TEXT FOR ANALYSIS —
Elasticsearch and the CAP theorem

I've been looking into CAP recently and wanted to develop my understanding
of the various tradeoffs and failure modes of Elasticsearch as a
distributed system.

I came across this post from a while back in which Kimchy (Shay) suggests
that ES gives up on partition tolerance, i.e. it chooses Consistency and
Availability out of CAP:

http://elasticsearch-users.115913.n3.nabble.com/CAP-theorem-td891925.html#a894234

From my understanding it seems like Kimchy was confused here. As a
distributed system ES can't give up on the P - you can't will
network/communication failures out of existent!

Instead, it seems like ES mostly compromises on the A (availability) part
of CAP. For example, unless you are willing to suffer potential split-brain
scenarios, setting min master nodes to n/2 + 1 will mean the smaller group
under a network partition will become unavailable (it will not respond to
read/writes). If you do allow split-brain then clearly consistency is
compromised and the client service will need to have some kind of conflict
resolution mechanism.

There are, of course, lots more nuances here.

It would be great if there were a page on the ES site/guide which went into
these issues in more detail as it is (IMO) essential information in
understanding how ES works and in deciding whether it is appropriate for
your use case. Ideally this page would give a general overview of ES
architecture:

  • replication behaviour
  • how requests are routed (and which nodes can handle requests)

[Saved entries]
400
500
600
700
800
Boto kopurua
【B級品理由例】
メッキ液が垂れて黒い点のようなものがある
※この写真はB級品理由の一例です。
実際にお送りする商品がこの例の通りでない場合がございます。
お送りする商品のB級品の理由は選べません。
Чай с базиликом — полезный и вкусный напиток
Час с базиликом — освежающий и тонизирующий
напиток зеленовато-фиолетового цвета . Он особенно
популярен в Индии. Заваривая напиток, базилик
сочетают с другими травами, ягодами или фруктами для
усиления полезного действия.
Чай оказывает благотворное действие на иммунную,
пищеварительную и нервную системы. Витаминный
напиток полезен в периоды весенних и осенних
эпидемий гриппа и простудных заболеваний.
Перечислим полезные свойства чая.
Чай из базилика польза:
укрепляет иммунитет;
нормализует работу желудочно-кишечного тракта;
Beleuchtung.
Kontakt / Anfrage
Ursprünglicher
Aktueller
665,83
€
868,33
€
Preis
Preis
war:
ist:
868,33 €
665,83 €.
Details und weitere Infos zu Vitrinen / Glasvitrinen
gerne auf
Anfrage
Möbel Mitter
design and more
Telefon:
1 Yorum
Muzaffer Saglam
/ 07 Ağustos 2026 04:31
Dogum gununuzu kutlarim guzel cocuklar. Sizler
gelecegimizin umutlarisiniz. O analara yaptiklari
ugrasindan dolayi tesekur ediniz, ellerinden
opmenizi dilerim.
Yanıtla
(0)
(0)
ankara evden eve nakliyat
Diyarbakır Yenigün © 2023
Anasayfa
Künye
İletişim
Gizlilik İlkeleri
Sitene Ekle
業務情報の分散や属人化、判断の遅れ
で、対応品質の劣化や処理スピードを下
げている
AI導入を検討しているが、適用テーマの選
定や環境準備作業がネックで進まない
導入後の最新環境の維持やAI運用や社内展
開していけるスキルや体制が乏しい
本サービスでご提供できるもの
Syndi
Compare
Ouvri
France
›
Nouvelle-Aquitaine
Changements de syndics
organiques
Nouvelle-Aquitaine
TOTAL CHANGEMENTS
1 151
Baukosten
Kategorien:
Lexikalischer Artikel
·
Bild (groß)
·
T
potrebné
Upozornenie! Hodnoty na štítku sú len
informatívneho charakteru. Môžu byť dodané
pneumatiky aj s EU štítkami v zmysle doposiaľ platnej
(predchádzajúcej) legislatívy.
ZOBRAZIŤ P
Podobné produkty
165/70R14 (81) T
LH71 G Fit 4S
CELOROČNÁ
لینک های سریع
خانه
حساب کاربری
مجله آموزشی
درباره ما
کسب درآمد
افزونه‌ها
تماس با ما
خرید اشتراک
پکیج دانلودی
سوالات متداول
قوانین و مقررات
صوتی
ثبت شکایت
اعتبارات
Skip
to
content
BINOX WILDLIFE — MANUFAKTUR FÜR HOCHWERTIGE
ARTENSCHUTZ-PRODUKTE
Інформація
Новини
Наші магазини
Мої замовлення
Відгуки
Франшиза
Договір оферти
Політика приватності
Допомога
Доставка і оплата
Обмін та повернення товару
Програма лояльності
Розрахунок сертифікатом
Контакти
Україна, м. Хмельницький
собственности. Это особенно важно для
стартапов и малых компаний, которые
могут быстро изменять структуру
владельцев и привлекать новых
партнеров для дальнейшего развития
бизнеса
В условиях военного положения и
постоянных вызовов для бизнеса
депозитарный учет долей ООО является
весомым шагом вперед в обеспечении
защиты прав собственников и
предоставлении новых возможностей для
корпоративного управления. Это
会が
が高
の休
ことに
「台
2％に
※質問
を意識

WHAT TO DO —
1. Arrange the lines of the records, from the first one through the line containing "напиток зеленовато-фиолетового цвета", as a numbered list, skipping any blank lines.
2. Pick up the post on Elasticsearch and the CAP theorem at the point where it stops and continue it.

RESPONSES PER TASK —
1.
1. 400
2. 500
3. 600
4. 700
5. 800
6. Boto kopurua
7. 【B級品理由例】
8. メッキ液が垂れて黒い点のようなものがある
9. ※この写真はB級品理由の一例です。
10. 実際にお送りする商品がこの例の通りでない場合がございます。
11. お送りする商品のB級品の理由は選べません。
12. Чай с базиликом — полезный и вкусный напиток
13. Час с базиликом — освежающий и тонизирующий
14. напиток зеленовато-фиолетового цвета . Он особенно

2.
  • how index operations are handled
  • how get and search requests are handled
  • how ES deals with background tasks and resource contention

(Some of this information exists on the site, but it is scattered about and
in any case not very detailed from what I can find.)

By providing this information, it could then discuss:

  • how ES approaches consistency, cases where data inconsistency can arise
    (for example, what happens if two clients simultaneously update a piece of
    content?, etc.), and it's approach to conflict resolution
  • how ES approaches availability

I'm currently working on writing a blog post on these issues. If it ends up
sufficiently detailed (and turns out accurate enough!) I'd be happy for it
to be added to the docs.

But it would be incredibly useful for someone knowledgeable to either check
what I write, or produce something themselves and is it frankly surprising
I can't find this information anywhere myself (without trawling the web for
scattered pieces of information, and also going through the code/testing a
live system).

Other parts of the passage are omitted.